Further individual evidence

  1. was merged with the 1st Battalion under Dobberkau on September 11, 1942; Working group Das Kleeblatt: The 71st Infantry Division 1939–1945: Combat and experience reports from the battles of the "Lucky Division". 1st edition, Verlag Dörfler, Eggolsheim 2006 p. 231.
  2. a b c d amalgamation of Btl. I and II.
  3. " And farther south, the main forces of 71st Division's 194th Regiment, with the bulk of the division's 211th Regiment on its right, engaged in a swirling and confused street-to-street and building-to-building fight with the battalions of 13th Guards Rifle Division's 34th and 42nd Regiments in a 3.5-kilometer-wide swath of rubbled buildings and bomb-pocked streets extending from the Dolgii Ravine southward past Railroad Station No. 1 to the Tsaritza River. The heaviest fighting occurred in the vicinity of 9th January Square, where 194th Regiment's lead battalions dueled furiously with 2nd Battalion, 34th Guards Regiment, and 2nd Battalion, 42nd Guards Regiment, for possession of the hulks of buildings flanking the square, and near railroad station , where 1st Battalion, 42nd Guards Regiment, clung resolutely to the station and adjacent ruined buildings aroung Kommunisticheskaia street
  4. William Craig: The Battle of Stalingrad . Heyne, Munich 1991, p. 104.
  5. Loess Gorge.
  6. Red Square?
  7. The 94th Infantry Division fought here and not the 71st ID.
  8. ^ On January 26, 1943 Paulus moved with the staff of the 6th Army into the Uniwermag department store, where Colonel Roske commanded the 194 Grenadier Regiment. The remaining battalion commanders of the GR 194 were Major Dobberkau and Captain Hindenlang in Manfred Kehrig: Stalingrad. Analysis and documentation of a battle . In: Contributions to military and war history . Vol. 15. 3rd edition, Deutsche Verlags-Anstalt, Stuttgart 1979, ISBN 3-421-01653-4 , p. 533.
  9. ^ Manfred Kehrig: Stalingrad. Analysis and documentation of a battle . In: Contributions to military and war history . Vol. 15. 3rd edition, Deutsche Verlags-Anstalt, Stuttgart 1979, ISBN 3-421-01653-4 , p. 534.
  10. ^ Manfred Kehrig: Stalingrad. Analysis and documentation of a battle . In: Contributions to military and war history . Vol. 15. 3rd edition, Deutsche Verlags-Anstalt, Stuttgart 1979, ISBN 3-421-01653-4 , pp. 535f., 542-544.
  11. ^ Andreas Hilger: Soviet Justice and War Crimes. Documents on the convictions of German prisoners of war, 1941–1949 in: Vierteljahrshefte für Zeitgeschichte 3/2006 p. 461–516 ( PDF )
  12. ^ Manfred Kehrig: Stalingrad. Analysis and documentation of a battle . In: Contributions to military and war history . Vol. 15. 3rd edition, Deutsche Verlags-Anstalt, Stuttgart 1979, ISBN 3-421-01653-4 , p. 19.
  13. Here it is unclear which one is meant by Below, Kehrig leads in Manfred Kehrig: Stalingrad.
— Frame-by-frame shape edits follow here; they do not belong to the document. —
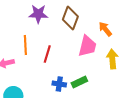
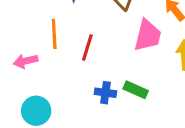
green rectangle: (79, 82) -> (136, 90), turned 49

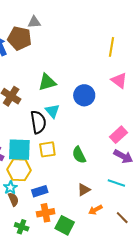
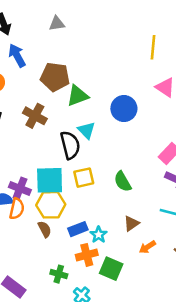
brown pentagon: (19, 38) -> (55, 77), moved
cyan star: (10, 188) -> (99, 235), moved
brown semicircle: (13, 199) -> (45, 229), moved

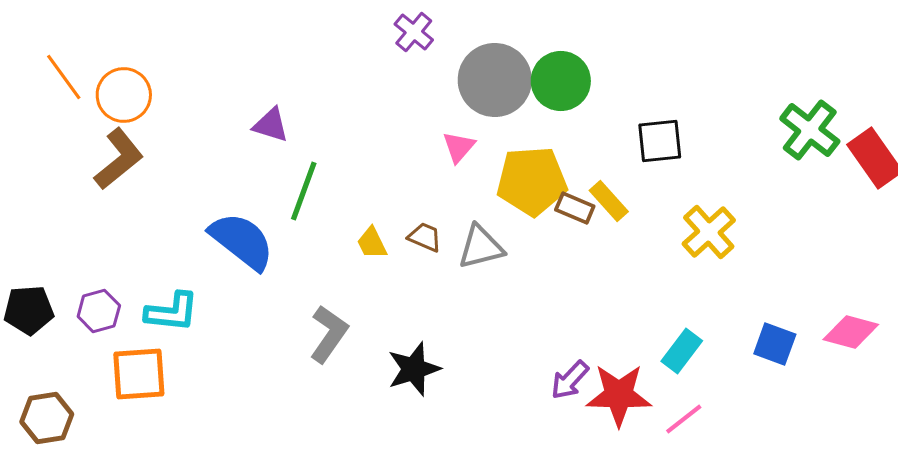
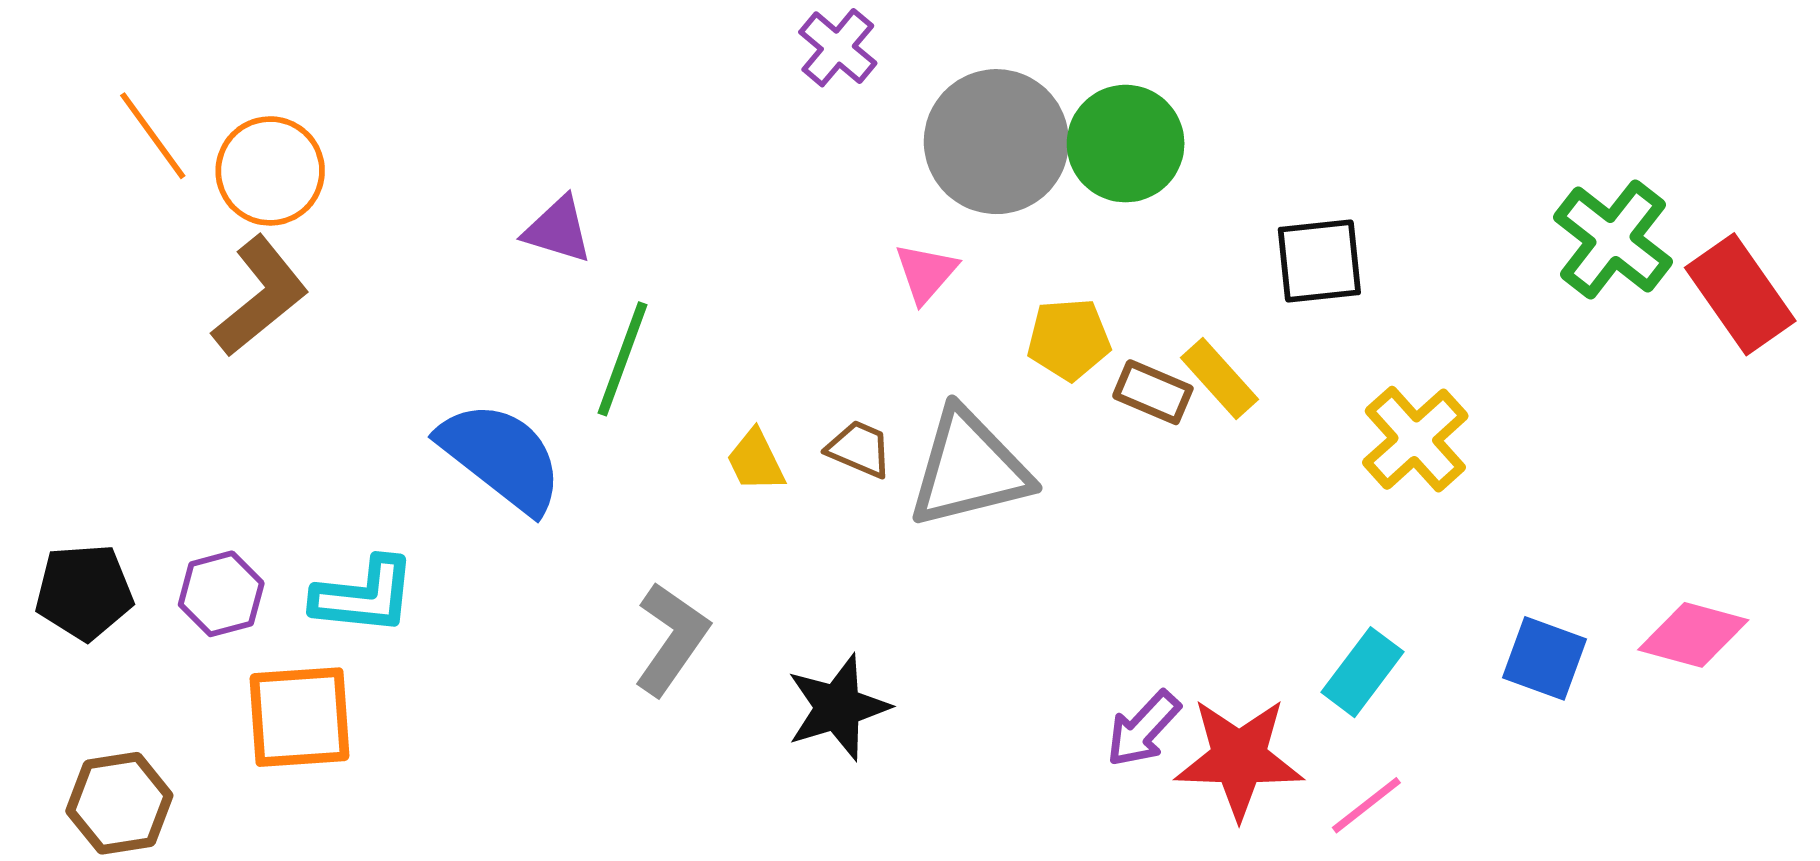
yellow pentagon: (532, 181) -> (1069, 339), size x0.6
gray triangle: (481, 247) -> (969, 469), size x1.4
Analysis and documentation of a battle . In: Contributions to military and war history . Vol. 15th 3rd edition, Deutsche Verlags-Anstalt, Stuttgart 1979, ISBN 3-421-01653-4 , p. 675, Major, Lieutenant Colonel and Colonel von Below, with a Colonel von Below in command of parts in November 1942 the 24th PD such as B. the "Scheele Group" took over. Cf. Manfred Kehrig: Stalingrad. Analysis and documentation of a battle . In: Contributions to military and war history . Vol. 15. 3rd edition, Deutsche Verlags-Anstalt, Stuttgart 1979, ISBN 3-421-01653-4 , p. 136.
  14. ^ Manfred Kehrig: Stalingrad. Analysis and documentation of a battle . In: Contributions to military and war history . Vol. 15. 3rd edition, Deutsche Verlags-Anstalt, Stuttgart 1979, ISBN 3-421-01653-4 , p. 533.
  15. ^ William E. Craig: The Battle of Stalingrad. Factual report . Heyne, Munich 1991, p. 365.
  16. ^ William E. Craig: The Battle of Stalingrad. Factual report . Heyne, Munich 1991, p. 369.
  17. See Stalingrad - The attack, the cauldron, the downfall in the Internet Movie Database , accessed on June 11, 2011.
  18. Göttingen - Stalingrad - Munich, survival was not intended for us . Self-published, 2004; English-language partial publication: Wigand Wüster: To Artilleryman in Stalingrad . Leaping Horseman Books, 2007, ISBN 978-0-9751076-5-2 .
  19. VO / OKH b. AOK 6, report on a trip to Stalingrad, AH Wu. 9/25/42 in Urban Operations: An Historical Casebook.